February 2024
tl;dr: A hybrid system to leverage VLM for long-tail scenario understanding.
Overall impression
In a nutshell, DriveVLM maps vision observation into language space and ask a wise blind man (LLM) to perform the driving task.
Urban driving is challenging due to long-tail scenario understanding including rare objects, rare scenes and negotiation with road agents. (Past planning stack focuses on trajectory level action and neglecting the decision level interactions. This is what makes autonomous driving systems unnatural/misaligned with experienced human driver.)
DriveVLM uses VLM to tackle all these issues. It uses VLM’s generalization capability to perform rare object recognition out-of-the-box, and uses LLM reasoning for intention level predition and task-level planning. The power of VLM is harnessed through a carefully designed CoT. –> In this sense, it is still a modular design, but the system is constructed through prompting, making it more similar to modular e2e approaches such as UniAD than e2e planning.
DriveVLM-dual is a hybrid system that leverages the zero-shot and reasoning power of VLM, and also suplement the short commings of VLM (such as 3D grounding and long latency) by traditional AD stack.
The system seems to be more explanable than e2e planning task, as all VLM outputs can be logged for analysis and debugging.

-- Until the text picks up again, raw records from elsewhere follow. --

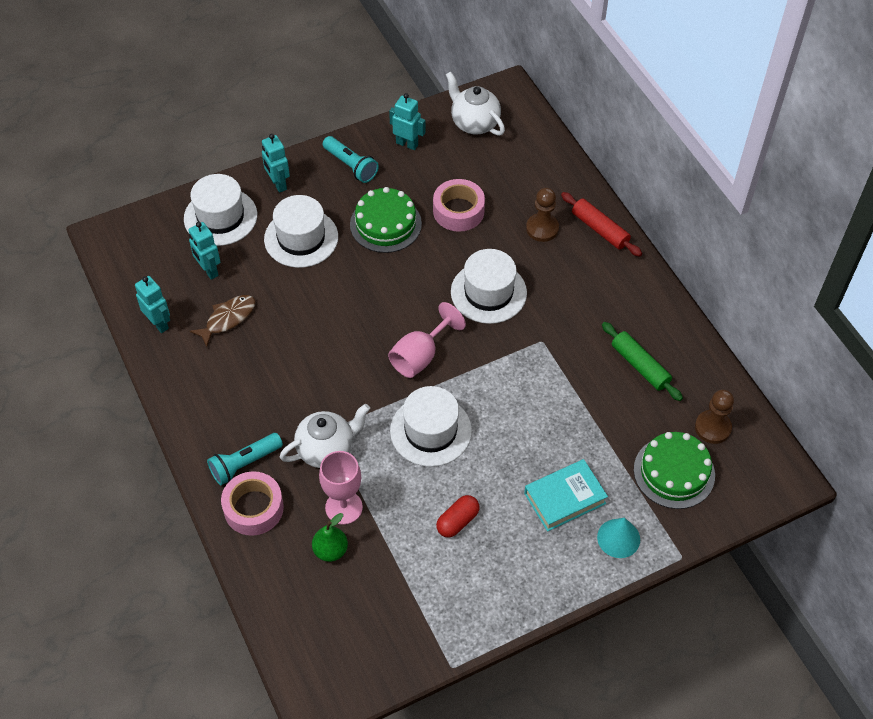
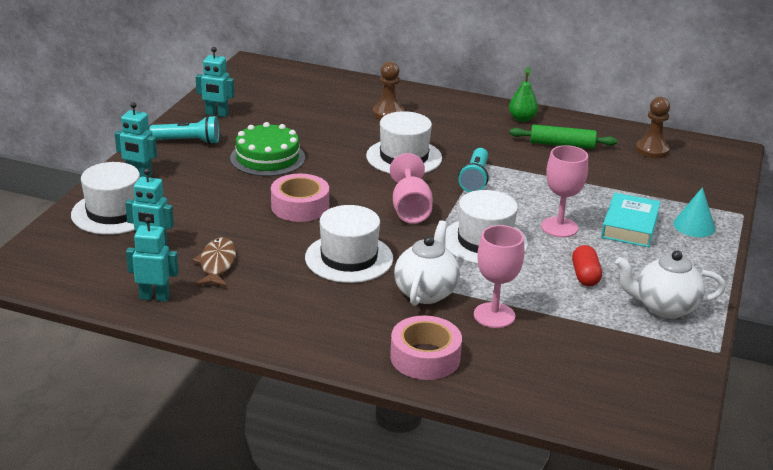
camera: 45 degrees left, 25 degrees down
(244, 464) = (373, 337): turquoise flashlight -> turquoise flashlight (475, 179)
(301, 238) = (208, 193): white hat -> white hat (349, 258)
(330, 550) = (526, 344): green pear -> green pear (522, 119)
(407, 144) = (216, 114): turquoise robot -> turquoise robot turned 150 degrees counterclockwise
(458, 211) = (313, 129): pink tape -> pink tape (300, 206)
(474, 123) = (253, 86): white teapot -> white teapot (664, 307)
(506, 458) = (559, 227): none -> pink goblet
(599, 229) = (427, 98): red rolling pin -> none
(674, 472) = (668, 180): green cake -> none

The idea of the paper is very solid and production-oriented. It is also well-executed and validated, through a customized dataset. However the paper is not well written, with lots of important details missing for the understanding, let alone reproduction, of this work. See the Notes section.
Key ideas
- VLM arch design
- Input: 4 frames, 1 sec apart. The images are resized to 448x448 before feeding into VLM. –> Is this too small for traffic light understanding?
- Qwen. Need to be finetuned. SFT’ed model is better than frozen ChatGPT4V.
- CoT prompting of VLM
- Scene description
- Environ description, such as weather, time, road, lane
- Critical objects: not only dynamic road users, but also debries (fallen trees, etc). Semantic class and 2d bbox.
- Scene analysis: analyzes possible intent-level behavior of the critical object
- Hierarchical Planning
- Meta actions: a short-term decision of the driving strategy. A driving decision is a seq of meta-actions. The actions fall into 17 categories. Each meta action is pivotal and marks different segment of the driving scenario.
- Decision discription
- Waypoints
- Hybrid (slow-fast dual) system with traditional stack
- Use perception results as grounding. 3D objects from pereption are backprojected into images and match with 2D bbox observations. The 3D object’s track are then passed to LLM for enhacned performance.
- DriveVLM latency is 1.5 seconds, but good enough for providing high level guidance. The coarse and low-frequency waypoints are used for a faster refining planner (which can be optimization based or NN based).
- SUP task (scene understanding and planning): a new task
- Dataset mining: from CLIP discription, and past driving logs
- Annotation: waypoints is self-labeled via logs, all others are manually annotated with 3 annotators.
- It has a nice summary of corner case scenarios in Appendix A2.
- Eval
- scene description: LLMs to assess similarities. Hallucinated info are penalized.
- meta-action eval: generate semantically equivalent alternatives and then do a max common length match.
Technical details
- Dense cost maps is unreliable as it heavily depends on costs tailored through human experience and the trajectory sampling distribution.
- Driving caption datasets: most only focusing on perception and does not cover planning, and the scenarios are typically easy.
Notes
- Questions for the authors:
- How large is the SUP dataset?
- How are VLM models SFT’ed? How much does SFT matter?
- Is the resized image (448x448) too small for traffic light undertanding? Any performane validation in intersection with traffic light control will be interesting.
- How is the coarse waypoints finetuned for DriveVLM? And how are the VLM branch and traditional branch mixed (say, VLM inference once for every 5 times of traditional stack)?
- Page 12 A1-1: Jumbled sentence.
- Navigation information seems also added to the prompt. This is not mentioned in the main text.
- Figure 17: the coordinates of the two police are the same? Is this a typo or error by the LLM? Also, the images do not seem to be synchronized. This is particularly obvious in Fig. 17, but same issue happens in other figures too.
- It is insufficient to drive the car with front cam only. So in production, it is necessary to scale up to all cameras.